A informação concluiu pela não inconstitucionalidade das normas em causa, pelos fundamentos seguintes:
'[...] É evidente que [...] esse termo de comparação não funciona isoladamente, uma vez que ele não permite uma avaliação global dos candidatos. Funciona, isso sim, como critério secundário para a ordenação dos candidatos com habilitação profissional [...]. Ou seja, o critério da especial ligação aos Açores não se sobrepõe às qualificações profissionais dos candidatos, surgindo apenas em complemento destas, como forma de ordenação dos candidatos com idênticas qualificações.
[...]
Em consequência da diferença detectada entre os dois grupos de candidatos em confronto, nada se pode apontar à diferença de tratamento estabelecida, isto é, a preferência estabelecida em favor de determinados candidatos encontra justificação no facto de eles poderem contribuir mais para a prossecução de um objectivo importante do sistema escolar.
[...].'
E remata assim que 'o fim prosseguido pelo Governo Regional com a emanação do DRR n.º 4-A/2002/A, de 21 de Janeiro, e a partir do qual faz a comparação e a diferenciação dos candidatos (com idênticas habilitações profissionais), é um fim legítimo e com apoio constitucional'.
5. Memorando e Debate
Elaborado pelo Vice-Presidente do Tribunal, por delegação do Presidente, nos termos do nº2 do artigo 39º da Lei do Tribunal Constitucional, o memorando previsto no artigo 63º da referida Lei e entregue a todos os juizes, foi o mesmo submetido a debate e fixada a orientação do Tribunal. Cumpre, assim, decidir de harmonia com o que aí se estabeleceu.
II – FUNDAMENTOS
6. Questão da inconstitucionalidade do artigo 2º do Decreto Legislativo Regional n.º 16/98/A, de 6 de Novembro, na parte relativa ao artigo 24º do Estatuto.
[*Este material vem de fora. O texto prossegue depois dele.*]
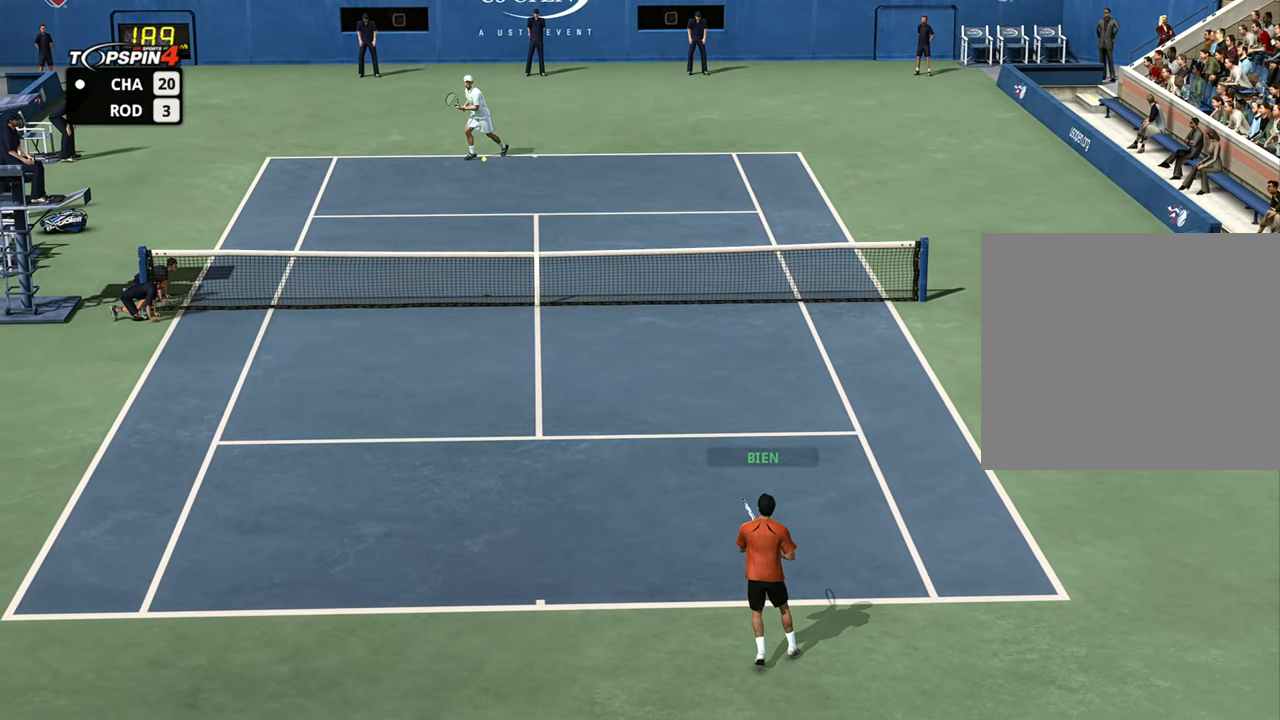
{"buttons": [], "left_stick": "down-left", "right_stick": "center", "events": [[234, "left_stick", "down-left"]]}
6.1. Embora os requerentes apresentem as questões de forma diferente, na verdade suscitaram a questão de inconstitucionalidade das mesmas normas, referindo-as à violação das mesmas disposições constitucionais.
Assim, o Procurador-Geral da República entende que o artigo 2º do Decreto Legislativo Regional n.º 16/98/A, de 6 de Novembro, 'na parte em que confere redacção adaptada ao artigo 24º do Decreto-Lei n.º 139-A/90, padece de manifesta inconstitucionalidade orgânica', por violar o disposto nas disposições conjugadas dos artigos 227º, n.º 1, alínea d), e 232º, n.º 1, da Constituição, segundo os quais 'é da exclusiva competência da assembleia legislativa regional o exercício da atribuição de regulamentar as leis gerais emanadas dos órgãos de soberania que não reservem para estes o respectivo poder regulamentar'.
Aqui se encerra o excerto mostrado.